─── LISTED RECORDS ───

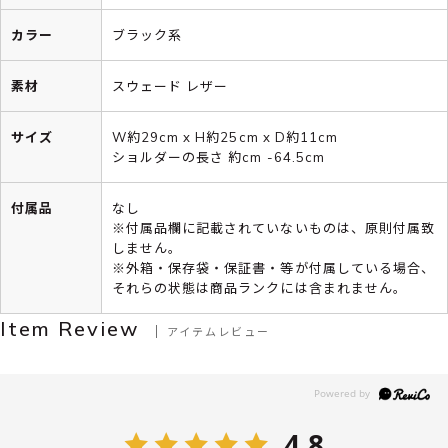
カラー
ブラック系
素材
スウェード レザー
サイズ
W約29cm x H約25cm x D約11cm
ショルダーの長さ 約cm -64.5cm
付属品
なし
※付属品欄に記載されていないものは、原則付属致
しません。
※外箱・保存袋・保証書・等が付属している場合、
それらの状態は商品ランクには含まれません。
Item Review
アイテムレビュー
4.8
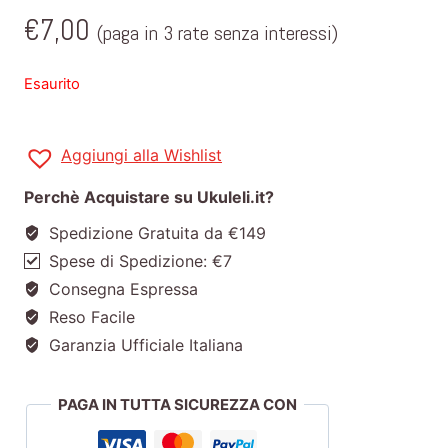
€
7,00
(paga in 3 rate senza interessi)
Esaurito
Aggiungi alla Wishlist
Perchè Acquistare su Ukuleli.it?
Spedizione Gratuita da €149
Spese di Spedizione: €7
Consegna Espressa
Reso Facile
Garanzia Ufficiale Italiana
PAGA IN TUTTA SICUREZZA CON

───

— DIRECTIVE —
Check each line above for "Spedizione" and return the ones that have it.

— YOUR RESPONSE —
Spedizione Gratuita da €149
Spese di Spedizione: €7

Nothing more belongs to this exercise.